Acteurs : Annie Girardot, Francisco Rabal, Alida Valli, Richard Johnson, Hella Petri, Antonio Casas, Cándida Losada, Ana Mariscal, Sancho Gracia…
Scénario : Rémo Forlani, Paul Gégauff, Jacques Sigurd & François Villiers, d’après le roman de Luisa-María Linares
Photographie : Manuel Berenguer & Cecilio Paniagua
Musique : Georges Delerue
Durée : 1h26
Date de sortie initiale : 1964
LE FILM
Agnès, une jeune décoratrice d’intérieur, arrive dans une petite île espagnole pour réaménager la maison d’un certain Zaylor située à l’Enseralda, un village isolé. Sur le chemin, elle rencontre Daniel, un homme qui provoque l’hostilité des gens qui l’entourent.

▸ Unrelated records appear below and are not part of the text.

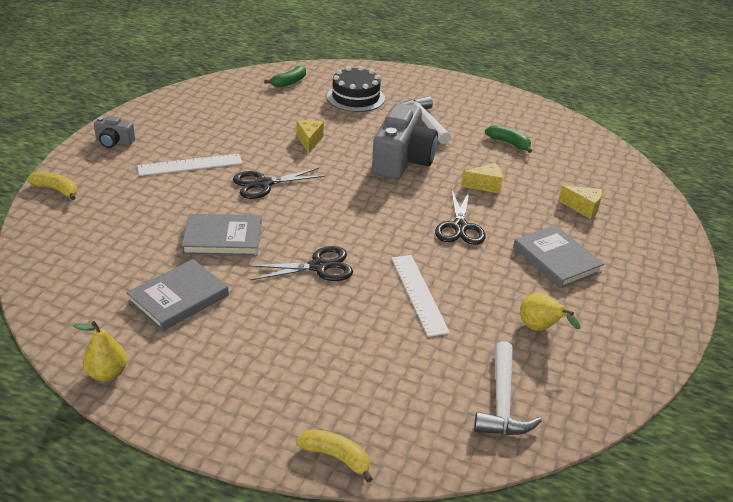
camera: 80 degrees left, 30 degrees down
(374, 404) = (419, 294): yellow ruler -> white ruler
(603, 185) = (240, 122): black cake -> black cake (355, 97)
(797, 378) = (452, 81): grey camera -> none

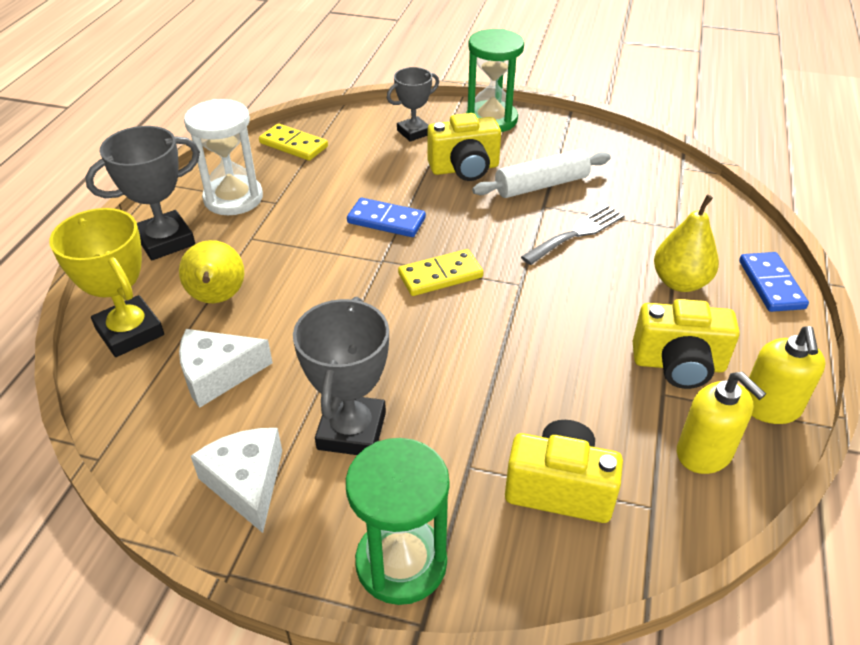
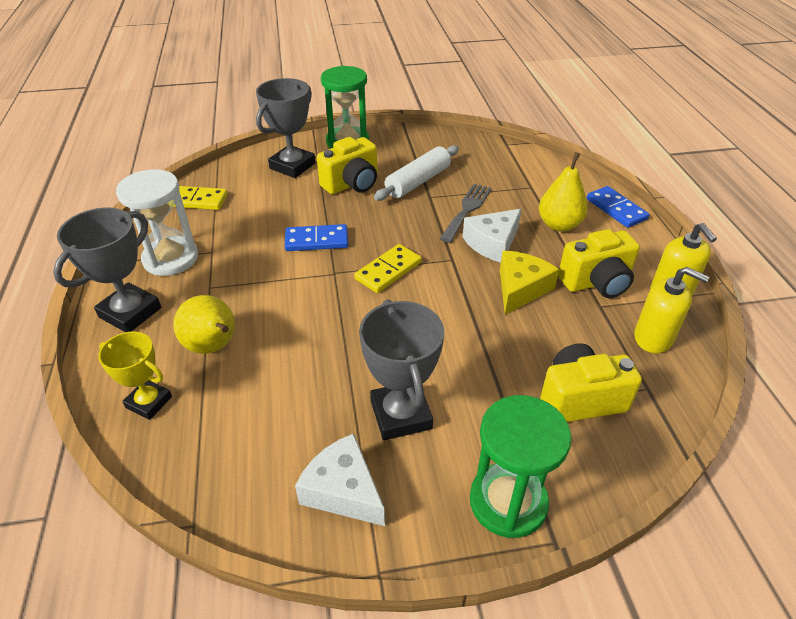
camera: 25 degrees left, 0 degrees up
(130, 332) = (149, 402): yellow trophy -> yellow trophy, size x0.65
(218, 374) = (257, 410): white cheese -> white cheese (492, 243)
(413, 132) = (292, 166): grey trophy -> grey trophy, size x1.54
(577, 342) = (520, 289): none -> yellow cheese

L’Autre femme, rien à voir avec la célèbre chanson éponyme de Michel Sardou « Petit duplex au Sacré-Cœur, Et le complexe du bonheur… », mais il s’agit d’un film réalisé par François Villiers (1920-2009). Ce dernier, même si ses travaux n’ont pas vraiment marqué l’esprit des cinéphiles, aura connu son heure de gloire à la télévision avec la mythique série Les Chevaliers du ciel, pour laquelle il mettra en scène une trentaine d’épisodes, soit les trois-quarts de l’adaptation de la bande dessinée Les Aventures de Tanguy et Laverdure. Tout d’abord documentariste, François Villiers s’essaye à la fiction à la fin des années 1940 avec Hans le marin (où il dirige son frère Jean-Pierre Aumont), mais attendra une dizaine d’années pour s’y consacrer pleinement. Il enchaînera alors L’Eau vive (1958, Golden Globe du meilleur film étranger) avec Pascale Audret, La Verte moisson (1959) avec Pierre Dux et Dany Saval, Pierrot la tendresse (1960) avec Michel Simon et Claude Brasseur…L’Autre femme, son huitième long-métrage sort sur les écrans en 1964 et offre la tête d’affiche à Annie Girardot, en pleine ascension, surtout depuis sa rencontre avec Luchino Visconti, avec lequel elle collabore au théâtre (Deux sur la balançoire) et au cinéma (Rocco et ses frères). Désormais très courtisée par les cinéastes venus des deux côtés des Alpes (Alexandre Astruc, Marco Ferreri, Jean Delannoy, Denys de La Patellière, Roger Vadim, Mario Monicelli), Annie Girardot tourne donc L’Autre femme en Espagne, transposition d’un roman de Luisa-María Linares, d’après un scénario coécrit par Rémo Forlani (La Bande à Bonnot, Tintin et le mystère de la toison d’or, Tintin et les oranges bleues), Paul Gégauff (La Vallée, More, Que la bête meure, Plein soleil), Jacques Sigurd (L’Air de Paris, La Vierge du Rhin, Du mouron pour les petits oiseaux) et François Villiers lui-même. À mi-chemin entre le néoréalisme italien et la Nouvelle vague française, L’Autre femme est à la fois un drame passionnel et une série noire, où une jeune décoratrice française, qui vient de rompre avec son fiancé, débarque sur une île perdue au large de l’Espagne, où elle fera malgré-elle une enquête concernant la culpabilité (ou non) d’un homme mystérieux, accusé d’avoir tué sa compagne, même si son corps n’a jamais été retrouvé. L’Autre femme est assurément une découverte et pour ainsi dire une superbe porte d’entrée dans le cinéma de son auteur, qui donne sérieusement envie de creuser sa filmographie.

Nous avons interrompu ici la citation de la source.